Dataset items
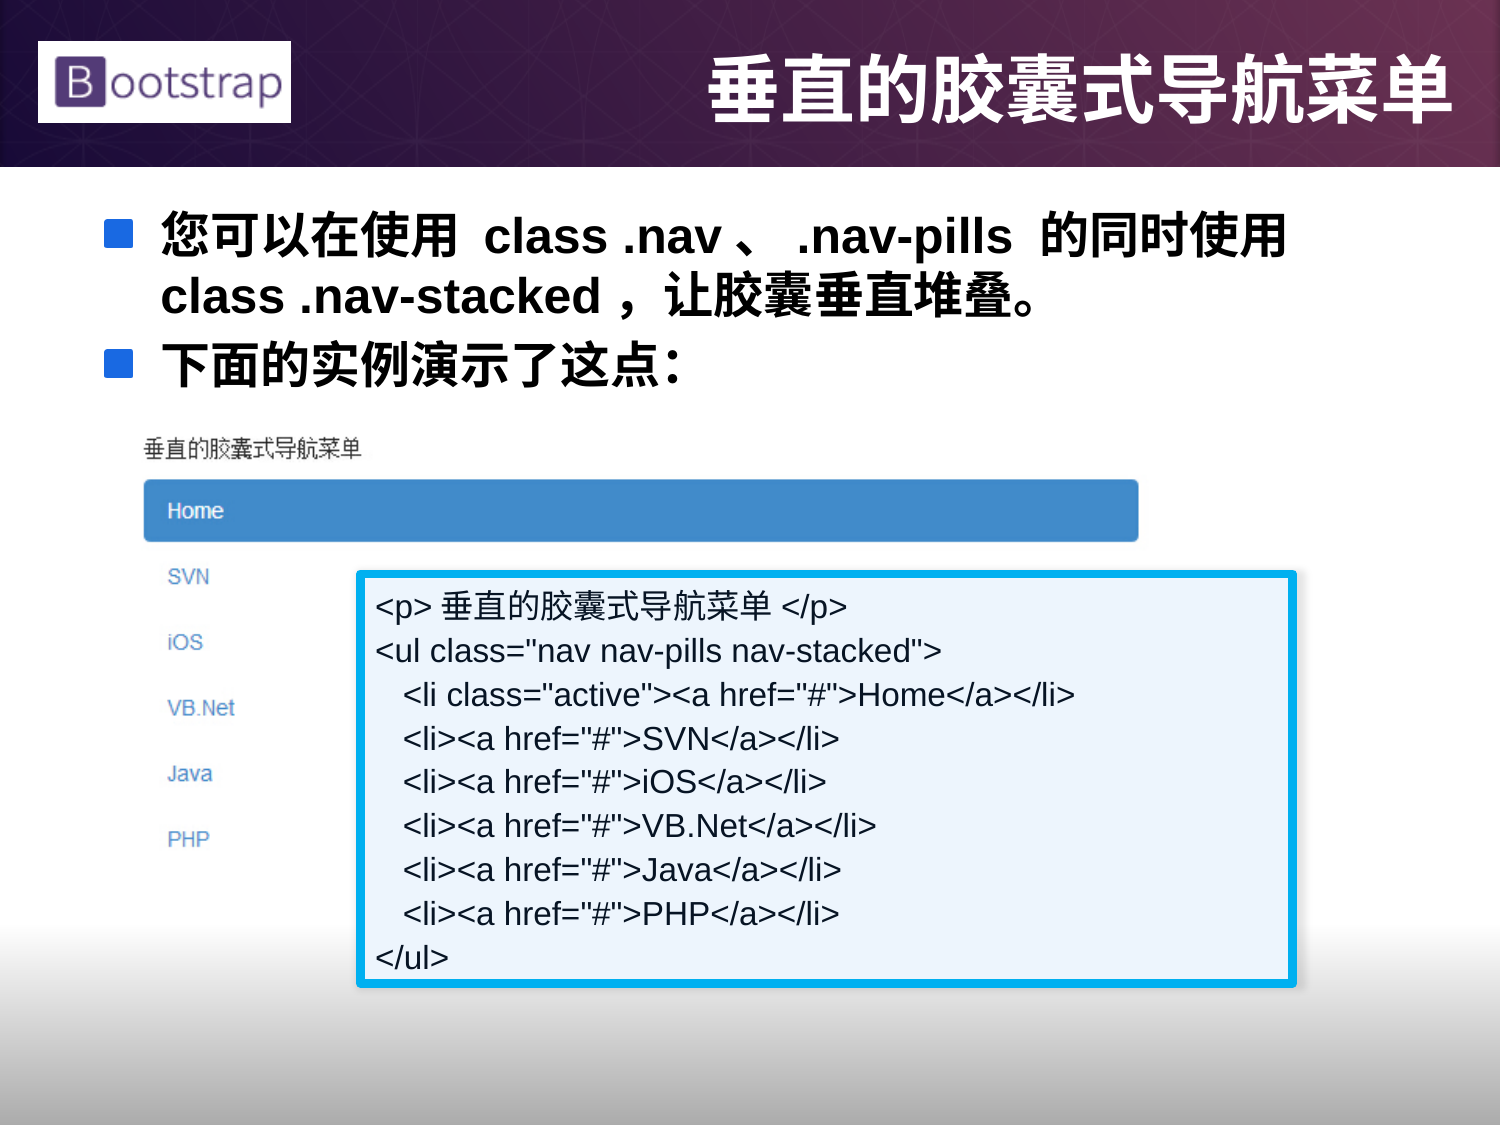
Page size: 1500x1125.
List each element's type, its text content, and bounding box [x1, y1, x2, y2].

text_box <p>垂直的胶囊式导航菜单</p> <ul class="nav nav-pills nav-stacked"> <li class="active"><a href="#">Home</a></li> <li><a href="#">SVN</a></li> <li><a href="#">iOS</a></li> <li><a href="#">VB.Net</a></li> <li><a href="#">Java</a></li> <li><a href="#">PHP</a></li> </ul> [360, 573, 1293, 984]
picture [366, 579, 1218, 891]
picture [141, 428, 1218, 891]
picture [0, 0, 1500, 167]
list 您可以在使用 class .nav、.nav-pills 的同时使用 class .nav-stacked，让胶囊垂直堆叠。 下面的实例演示了这点： [88, 195, 1422, 1019]
picture [104, 349, 133, 378]
title 垂直的胶囊式导航菜单 [120, 13, 1471, 162]
picture [104, 219, 133, 248]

[Work task] Give every entry above again, exactly, and keep all pictures out of it.

[Your response]
Page size: 1500x1125.
List each element's type, its text content, and bounding box [x1, y1, x2, y2].

text_box <p>垂直的胶囊式导航菜单</p> <ul class="nav nav-pills nav-stacked"> <li class="active"><a href="#">Home</a></li> <li><a href="#">SVN</a></li> <li><a href="#">iOS</a></li> <li><a href="#">VB.Net</a></li> <li><a href="#">Java</a></li> <li><a href="#">PHP</a></li> </ul> [360, 573, 1293, 984]
picture [366, 579, 1218, 891]
picture [141, 428, 1218, 891]
picture [0, 0, 1500, 167]
list 您可以在使用 class .nav、.nav-pills 的同时使用 class .nav-stacked，让胶囊垂直堆叠。 下面的实例演示了这点： [88, 195, 1422, 1019]
picture [104, 349, 133, 378]
title 垂直的胶囊式导航菜单 [120, 13, 1471, 162]
picture [104, 219, 133, 248]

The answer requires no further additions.